Let’s continue our consideration of how the workers’ compensation process works when your employer or their insurance carrier contests your claim.
As we noted in our previous post, this initial denial may have immediate implications for the payment of medical bills associated with your work injury or illness.
But an initial denial does not necessarily mean you won’t ultimately succeed in your work comp claim. The denial may be overturned following a hearing before an administrative law judge.
In this two-part post, we will inform you about some key aspects of such hearings in Colorado.
First of all, let’s touch upon timeline. How long does it typically take to get a hearing?
In many cases, it will take several months (three or four) before a hearing is held. To be sure, an expedited hearing is at least possible. But the more likely scenario is that you will have to wait a few months before you get to make your case to a judge.
In order to make an effective case when you reach that point, it is important to marshal all of the relevant medical records.
Gathering and evaluating your medical records is of course important in order to support your claim about how you have been affected by a work injury.
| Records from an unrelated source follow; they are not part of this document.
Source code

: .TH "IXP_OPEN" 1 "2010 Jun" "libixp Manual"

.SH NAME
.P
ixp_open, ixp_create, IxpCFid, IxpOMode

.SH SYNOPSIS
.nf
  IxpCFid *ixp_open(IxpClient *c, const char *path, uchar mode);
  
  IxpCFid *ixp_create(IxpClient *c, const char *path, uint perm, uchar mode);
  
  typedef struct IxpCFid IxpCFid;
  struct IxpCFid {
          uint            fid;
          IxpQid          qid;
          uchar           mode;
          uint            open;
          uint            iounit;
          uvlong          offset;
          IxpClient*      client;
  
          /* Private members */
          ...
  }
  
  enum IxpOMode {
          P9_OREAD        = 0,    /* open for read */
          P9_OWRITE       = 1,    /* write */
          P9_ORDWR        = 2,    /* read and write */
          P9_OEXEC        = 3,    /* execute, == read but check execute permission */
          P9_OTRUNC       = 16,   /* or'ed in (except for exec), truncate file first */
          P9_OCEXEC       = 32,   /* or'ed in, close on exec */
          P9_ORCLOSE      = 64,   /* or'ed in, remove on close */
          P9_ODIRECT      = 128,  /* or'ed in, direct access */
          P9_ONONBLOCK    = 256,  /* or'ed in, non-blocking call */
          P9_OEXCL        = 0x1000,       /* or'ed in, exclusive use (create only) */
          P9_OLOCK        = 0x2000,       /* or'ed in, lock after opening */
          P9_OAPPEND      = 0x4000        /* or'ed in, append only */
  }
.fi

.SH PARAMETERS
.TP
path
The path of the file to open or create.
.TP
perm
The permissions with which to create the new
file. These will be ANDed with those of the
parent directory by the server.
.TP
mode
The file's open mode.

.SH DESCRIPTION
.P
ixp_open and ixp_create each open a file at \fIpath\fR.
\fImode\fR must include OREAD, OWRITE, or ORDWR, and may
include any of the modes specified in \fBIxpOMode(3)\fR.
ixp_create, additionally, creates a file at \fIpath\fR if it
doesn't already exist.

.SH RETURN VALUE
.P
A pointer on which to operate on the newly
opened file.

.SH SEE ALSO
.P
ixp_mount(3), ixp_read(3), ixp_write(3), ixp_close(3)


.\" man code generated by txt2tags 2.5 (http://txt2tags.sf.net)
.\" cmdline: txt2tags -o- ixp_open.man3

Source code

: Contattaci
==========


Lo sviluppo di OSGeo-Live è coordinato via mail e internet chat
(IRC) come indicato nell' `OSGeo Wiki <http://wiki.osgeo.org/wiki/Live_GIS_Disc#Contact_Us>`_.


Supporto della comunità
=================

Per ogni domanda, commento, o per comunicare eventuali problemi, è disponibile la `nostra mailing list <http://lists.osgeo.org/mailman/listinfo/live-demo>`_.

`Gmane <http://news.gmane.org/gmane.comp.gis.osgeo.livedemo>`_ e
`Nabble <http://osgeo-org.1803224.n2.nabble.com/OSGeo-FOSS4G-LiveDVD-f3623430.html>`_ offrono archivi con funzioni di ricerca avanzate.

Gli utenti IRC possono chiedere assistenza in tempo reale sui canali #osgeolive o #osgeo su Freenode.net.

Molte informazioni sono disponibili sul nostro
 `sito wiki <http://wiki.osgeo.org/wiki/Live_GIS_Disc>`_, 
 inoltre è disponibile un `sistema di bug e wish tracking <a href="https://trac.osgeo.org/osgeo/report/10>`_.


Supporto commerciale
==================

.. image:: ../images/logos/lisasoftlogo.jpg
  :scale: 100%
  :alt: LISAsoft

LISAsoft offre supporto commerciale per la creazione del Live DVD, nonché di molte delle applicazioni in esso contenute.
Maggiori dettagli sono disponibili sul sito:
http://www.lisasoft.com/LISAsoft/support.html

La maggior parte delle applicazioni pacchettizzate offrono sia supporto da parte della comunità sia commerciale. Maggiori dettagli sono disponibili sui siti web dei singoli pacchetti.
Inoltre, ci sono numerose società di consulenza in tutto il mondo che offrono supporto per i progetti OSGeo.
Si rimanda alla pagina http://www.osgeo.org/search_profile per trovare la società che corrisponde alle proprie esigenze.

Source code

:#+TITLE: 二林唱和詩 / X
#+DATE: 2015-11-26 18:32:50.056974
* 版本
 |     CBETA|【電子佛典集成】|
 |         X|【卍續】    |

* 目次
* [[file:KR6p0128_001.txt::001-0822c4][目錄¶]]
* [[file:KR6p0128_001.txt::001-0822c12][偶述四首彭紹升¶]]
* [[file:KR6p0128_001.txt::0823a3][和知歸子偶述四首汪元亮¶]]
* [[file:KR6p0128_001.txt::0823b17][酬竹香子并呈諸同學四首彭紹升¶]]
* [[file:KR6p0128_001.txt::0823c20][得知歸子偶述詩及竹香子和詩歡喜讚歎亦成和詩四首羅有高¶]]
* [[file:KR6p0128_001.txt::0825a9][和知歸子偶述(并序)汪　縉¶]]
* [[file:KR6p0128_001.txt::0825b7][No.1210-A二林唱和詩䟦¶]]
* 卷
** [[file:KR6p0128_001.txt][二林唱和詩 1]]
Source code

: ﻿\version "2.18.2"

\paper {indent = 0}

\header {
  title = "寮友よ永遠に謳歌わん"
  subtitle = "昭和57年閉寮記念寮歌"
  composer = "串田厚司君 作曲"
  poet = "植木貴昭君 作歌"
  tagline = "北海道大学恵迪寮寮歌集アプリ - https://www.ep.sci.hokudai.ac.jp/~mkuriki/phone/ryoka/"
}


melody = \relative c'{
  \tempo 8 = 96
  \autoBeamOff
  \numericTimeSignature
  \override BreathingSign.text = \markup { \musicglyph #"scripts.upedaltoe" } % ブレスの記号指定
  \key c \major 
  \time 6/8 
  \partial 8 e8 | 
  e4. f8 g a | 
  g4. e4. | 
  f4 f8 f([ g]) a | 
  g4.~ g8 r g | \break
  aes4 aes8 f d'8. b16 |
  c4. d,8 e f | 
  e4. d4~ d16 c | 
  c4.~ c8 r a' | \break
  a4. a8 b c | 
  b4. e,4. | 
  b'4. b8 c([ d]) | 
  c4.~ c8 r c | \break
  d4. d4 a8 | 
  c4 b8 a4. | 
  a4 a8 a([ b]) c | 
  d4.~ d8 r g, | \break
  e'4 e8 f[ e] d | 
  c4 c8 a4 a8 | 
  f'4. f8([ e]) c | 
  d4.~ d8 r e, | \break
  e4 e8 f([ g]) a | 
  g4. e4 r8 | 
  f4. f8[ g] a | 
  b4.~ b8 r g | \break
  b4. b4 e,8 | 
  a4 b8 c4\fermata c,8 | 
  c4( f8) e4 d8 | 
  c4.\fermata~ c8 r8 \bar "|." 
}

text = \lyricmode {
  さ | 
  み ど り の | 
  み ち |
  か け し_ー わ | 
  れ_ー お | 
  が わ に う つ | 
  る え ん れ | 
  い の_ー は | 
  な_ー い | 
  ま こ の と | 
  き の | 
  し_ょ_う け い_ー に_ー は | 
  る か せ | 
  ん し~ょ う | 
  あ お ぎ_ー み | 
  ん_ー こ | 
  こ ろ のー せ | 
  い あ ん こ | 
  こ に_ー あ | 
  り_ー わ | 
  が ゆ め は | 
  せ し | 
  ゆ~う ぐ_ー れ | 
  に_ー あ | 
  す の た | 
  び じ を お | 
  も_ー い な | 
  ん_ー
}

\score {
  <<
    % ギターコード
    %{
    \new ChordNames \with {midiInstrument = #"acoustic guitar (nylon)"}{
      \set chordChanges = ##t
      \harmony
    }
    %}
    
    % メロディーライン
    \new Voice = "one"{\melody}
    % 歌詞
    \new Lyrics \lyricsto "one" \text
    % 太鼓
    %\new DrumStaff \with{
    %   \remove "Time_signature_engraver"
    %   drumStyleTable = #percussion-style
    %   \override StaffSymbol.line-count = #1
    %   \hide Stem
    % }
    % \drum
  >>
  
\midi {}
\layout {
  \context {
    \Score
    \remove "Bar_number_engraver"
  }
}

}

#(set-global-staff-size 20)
Medical records may also be important, however, to respond to assertions by your insurance adjuster that a pre-existing condition may have been responsible for your injury.
We gave an example of this in our March 10 post. A workers’ compensation carrier may contend, for instance, that a back or knee injury was caused by an old sports injury – not by a work activity.
A knowledgeable workers’ compensation lawyer can help you continue to pursue your claim despite such contentions.